■ To do:
Nothing should be dropped or changed: copy every line of the listing.

■ Dataset extract:
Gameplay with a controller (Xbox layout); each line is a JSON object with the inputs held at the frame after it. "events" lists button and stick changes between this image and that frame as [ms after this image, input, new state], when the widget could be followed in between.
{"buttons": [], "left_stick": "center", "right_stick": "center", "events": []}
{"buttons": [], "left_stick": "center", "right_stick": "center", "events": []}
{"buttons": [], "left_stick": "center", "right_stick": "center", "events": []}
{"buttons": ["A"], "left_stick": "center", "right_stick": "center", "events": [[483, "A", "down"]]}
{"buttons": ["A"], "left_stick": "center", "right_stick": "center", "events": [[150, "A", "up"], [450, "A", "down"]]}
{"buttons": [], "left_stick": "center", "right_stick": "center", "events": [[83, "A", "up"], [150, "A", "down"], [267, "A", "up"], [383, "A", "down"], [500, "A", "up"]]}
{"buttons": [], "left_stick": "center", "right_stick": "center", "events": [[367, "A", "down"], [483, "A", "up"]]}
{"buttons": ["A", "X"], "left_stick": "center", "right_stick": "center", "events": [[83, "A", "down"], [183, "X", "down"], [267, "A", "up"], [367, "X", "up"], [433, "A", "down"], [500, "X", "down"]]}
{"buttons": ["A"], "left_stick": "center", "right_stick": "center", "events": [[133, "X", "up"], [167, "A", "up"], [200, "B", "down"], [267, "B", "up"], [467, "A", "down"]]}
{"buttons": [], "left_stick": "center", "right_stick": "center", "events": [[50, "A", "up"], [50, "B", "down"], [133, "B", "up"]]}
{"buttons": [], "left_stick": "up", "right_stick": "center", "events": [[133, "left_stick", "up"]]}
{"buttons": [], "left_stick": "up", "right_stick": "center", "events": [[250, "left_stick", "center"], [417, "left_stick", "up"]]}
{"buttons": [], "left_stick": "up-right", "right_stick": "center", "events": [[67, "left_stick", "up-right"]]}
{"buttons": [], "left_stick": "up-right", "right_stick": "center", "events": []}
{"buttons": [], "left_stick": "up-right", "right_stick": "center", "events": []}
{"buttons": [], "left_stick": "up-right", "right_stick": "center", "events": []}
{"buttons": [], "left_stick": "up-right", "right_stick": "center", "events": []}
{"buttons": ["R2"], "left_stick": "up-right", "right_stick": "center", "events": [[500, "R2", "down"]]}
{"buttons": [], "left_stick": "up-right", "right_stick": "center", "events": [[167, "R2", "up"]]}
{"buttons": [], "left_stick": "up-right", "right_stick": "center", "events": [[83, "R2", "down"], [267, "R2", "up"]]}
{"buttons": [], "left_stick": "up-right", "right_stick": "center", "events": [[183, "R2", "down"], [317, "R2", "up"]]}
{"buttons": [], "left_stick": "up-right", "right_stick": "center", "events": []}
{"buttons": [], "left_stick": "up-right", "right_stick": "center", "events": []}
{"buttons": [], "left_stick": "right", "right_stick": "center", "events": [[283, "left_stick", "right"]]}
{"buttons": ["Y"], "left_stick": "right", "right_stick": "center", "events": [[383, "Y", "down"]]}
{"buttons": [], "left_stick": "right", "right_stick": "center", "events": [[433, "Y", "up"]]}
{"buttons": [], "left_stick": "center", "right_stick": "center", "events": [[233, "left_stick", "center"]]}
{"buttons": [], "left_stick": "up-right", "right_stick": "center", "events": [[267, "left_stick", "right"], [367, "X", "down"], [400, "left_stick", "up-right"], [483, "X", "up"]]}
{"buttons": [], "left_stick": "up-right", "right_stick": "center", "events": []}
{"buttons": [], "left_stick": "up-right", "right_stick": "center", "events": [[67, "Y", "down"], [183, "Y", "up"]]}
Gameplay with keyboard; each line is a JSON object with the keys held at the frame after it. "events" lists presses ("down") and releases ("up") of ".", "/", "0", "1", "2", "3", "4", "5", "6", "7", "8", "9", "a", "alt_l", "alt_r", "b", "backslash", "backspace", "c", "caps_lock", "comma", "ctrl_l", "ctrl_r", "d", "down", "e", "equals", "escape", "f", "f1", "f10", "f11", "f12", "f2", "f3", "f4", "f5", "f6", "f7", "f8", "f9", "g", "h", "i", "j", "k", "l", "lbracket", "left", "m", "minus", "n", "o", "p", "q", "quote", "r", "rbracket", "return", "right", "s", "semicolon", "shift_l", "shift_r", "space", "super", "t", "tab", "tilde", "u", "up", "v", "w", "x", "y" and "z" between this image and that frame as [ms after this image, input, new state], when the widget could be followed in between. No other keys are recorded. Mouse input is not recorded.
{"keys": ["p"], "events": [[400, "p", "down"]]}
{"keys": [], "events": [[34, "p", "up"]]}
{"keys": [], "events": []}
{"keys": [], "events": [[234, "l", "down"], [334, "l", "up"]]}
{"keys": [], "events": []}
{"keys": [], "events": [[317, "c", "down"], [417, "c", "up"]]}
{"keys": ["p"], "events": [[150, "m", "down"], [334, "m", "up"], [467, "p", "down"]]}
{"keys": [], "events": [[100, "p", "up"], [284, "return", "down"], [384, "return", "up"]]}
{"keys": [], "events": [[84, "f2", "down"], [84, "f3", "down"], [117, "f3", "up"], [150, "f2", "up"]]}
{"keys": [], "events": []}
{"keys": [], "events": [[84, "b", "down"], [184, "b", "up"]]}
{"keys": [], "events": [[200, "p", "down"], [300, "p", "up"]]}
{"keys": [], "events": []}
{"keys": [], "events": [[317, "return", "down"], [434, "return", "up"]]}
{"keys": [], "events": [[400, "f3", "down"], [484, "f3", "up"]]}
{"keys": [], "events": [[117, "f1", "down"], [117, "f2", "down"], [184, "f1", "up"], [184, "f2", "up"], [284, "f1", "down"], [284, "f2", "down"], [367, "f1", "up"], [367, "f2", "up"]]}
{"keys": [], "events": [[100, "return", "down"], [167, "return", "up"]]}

■ Solution to the problem:
Gameplay with a controller (Xbox layout); each line is a JSON object with the inputs held at the frame after it. "events" lists button and stick changes between this image and that frame as [ms after this image, input, new state], when the widget could be followed in between.
{"buttons": [], "left_stick": "center", "right_stick": "center", "events": []}
{"buttons": [], "left_stick": "center", "right_stick": "center", "events": []}
{"buttons": [], "left_stick": "center", "right_stick": "center", "events": []}
{"buttons": ["A"], "left_stick": "center", "right_stick": "center", "events": [[483, "A", "down"]]}
{"buttons": ["A"], "left_stick": "center", "right_stick": "center", "events": [[150, "A", "up"], [450, "A", "down"]]}
{"buttons": [], "left_stick": "center", "right_stick": "center", "events": [[83, "A", "up"], [150, "A", "down"], [267, "A", "up"], [383, "A", "down"], [500, "A", "up"]]}
{"buttons": [], "left_stick": "center", "right_stick": "center", "events": [[367, "A", "down"], [483, "A", "up"]]}
{"buttons": ["A", "X"], "left_stick": "center", "right_stick": "center", "events": [[83, "A", "down"], [183, "X", "down"], [267, "A", "up"], [367, "X", "up"], [433, "A", "down"], [500, "X", "down"]]}
{"buttons": ["A"], "left_stick": "center", "right_stick": "center", "events": [[133, "X", "up"], [167, "A", "up"], [200, "B", "down"], [267, "B", "up"], [467, "A", "down"]]}
{"buttons": [], "left_stick": "center", "right_stick": "center", "events": [[50, "A", "up"], [50, "B", "down"], [133, "B", "up"]]}
{"buttons": [], "left_stick": "up", "right_stick": "center", "events": [[133, "left_stick", "up"]]}
{"buttons": [], "left_stick": "up", "right_stick": "center", "events": [[250, "left_stick", "center"], [417, "left_stick", "up"]]}
{"buttons": [], "left_stick": "up-right", "right_stick": "center", "events": [[67, "left_stick", "up-right"]]}
{"buttons": [], "left_stick": "up-right", "right_stick": "center", "events": []}
{"buttons": [], "left_stick": "up-right", "right_stick": "center", "events": []}
{"buttons": [], "left_stick": "up-right", "right_stick": "center", "events": []}
{"buttons": [], "left_stick": "up-right", "right_stick": "center", "events": []}
{"buttons": ["R2"], "left_stick": "up-right", "right_stick": "center", "events": [[500, "R2", "down"]]}
{"buttons": [], "left_stick": "up-right", "right_stick": "center", "events": [[167, "R2", "up"]]}
{"buttons": [], "left_stick": "up-right", "right_stick": "center", "events": [[83, "R2", "down"], [267, "R2", "up"]]}
{"buttons": [], "left_stick": "up-right", "right_stick": "center", "events": [[183, "R2", "down"], [317, "R2", "up"]]}
{"buttons": [], "left_stick": "up-right", "right_stick": "center", "events": []}
{"buttons": [], "left_stick": "up-right", "right_stick": "center", "events": []}
{"buttons": [], "left_stick": "right", "right_stick": "center", "events": [[283, "left_stick", "right"]]}
{"buttons": ["Y"], "left_stick": "right", "right_stick": "center", "events": [[383, "Y", "down"]]}
{"buttons": [], "left_stick": "right", "right_stick": "center", "events": [[433, "Y", "up"]]}
{"buttons": [], "left_stick": "center", "right_stick": "center", "events": [[233, "left_stick", "center"]]}
{"buttons": [], "left_stick": "up-right", "right_stick": "center", "events": [[267, "left_stick", "right"], [367, "X", "down"], [400, "left_stick", "up-right"], [483, "X", "up"]]}
{"buttons": [], "left_stick": "up-right", "right_stick": "center", "events": []}
{"buttons": [], "left_stick": "up-right", "right_stick": "center", "events": [[67, "Y", "down"], [183, "Y", "up"]]}
Gameplay with keyboard; each line is a JSON object with the keys held at the frame after it. "events" lists presses ("down") and releases ("up") of ".", "/", "0", "1", "2", "3", "4", "5", "6", "7", "8", "9", "a", "alt_l", "alt_r", "b", "backslash", "backspace", "c", "caps_lock", "comma", "ctrl_l", "ctrl_r", "d", "down", "e", "equals", "escape", "f", "f1", "f10", "f11", "f12", "f2", "f3", "f4", "f5", "f6", "f7", "f8", "f9", "g", "h", "i", "j", "k", "l", "lbracket", "left", "m", "minus", "n", "o", "p", "q", "quote", "r", "rbracket", "return", "right", "s", "semicolon", "shift_l", "shift_r", "space", "super", "t", "tab", "tilde", "u", "up", "v", "w", "x", "y" and "z" between this image and that frame as [ms after this image, input, new state], when the widget could be followed in between. No other keys are recorded. Mouse input is not recorded.
{"keys": ["p"], "events": [[400, "p", "down"]]}
{"keys": [], "events": [[34, "p", "up"]]}
{"keys": [], "events": []}
{"keys": [], "events": [[234, "l", "down"], [334, "l", "up"]]}
{"keys": [], "events": []}
{"keys": [], "events": [[317, "c", "down"], [417, "c", "up"]]}
{"keys": ["p"], "events": [[150, "m", "down"], [334, "m", "up"], [467, "p", "down"]]}
{"keys": [], "events": [[100, "p", "up"], [284, "return", "down"], [384, "return", "up"]]}
{"keys": [], "events": [[84, "f2", "down"], [84, "f3", "down"], [117, "f3", "up"], [150, "f2", "up"]]}
{"keys": [], "events": []}
{"keys": [], "events": [[84, "b", "down"], [184, "b", "up"]]}
{"keys": [], "events": [[200, "p", "down"], [300, "p", "up"]]}
{"keys": [], "events": []}
{"keys": [], "events": [[317, "return", "down"], [434, "return", "up"]]}
{"keys": [], "events": [[400, "f3", "down"], [484, "f3", "up"]]}
{"keys": [], "events": [[117, "f1", "down"], [117, "f2", "down"], [184, "f1", "up"], [184, "f2", "up"], [284, "f1", "down"], [284, "f2", "down"], [367, "f1", "up"], [367, "f2", "up"]]}
{"keys": [], "events": [[100, "return", "down"], [167, "return", "up"]]}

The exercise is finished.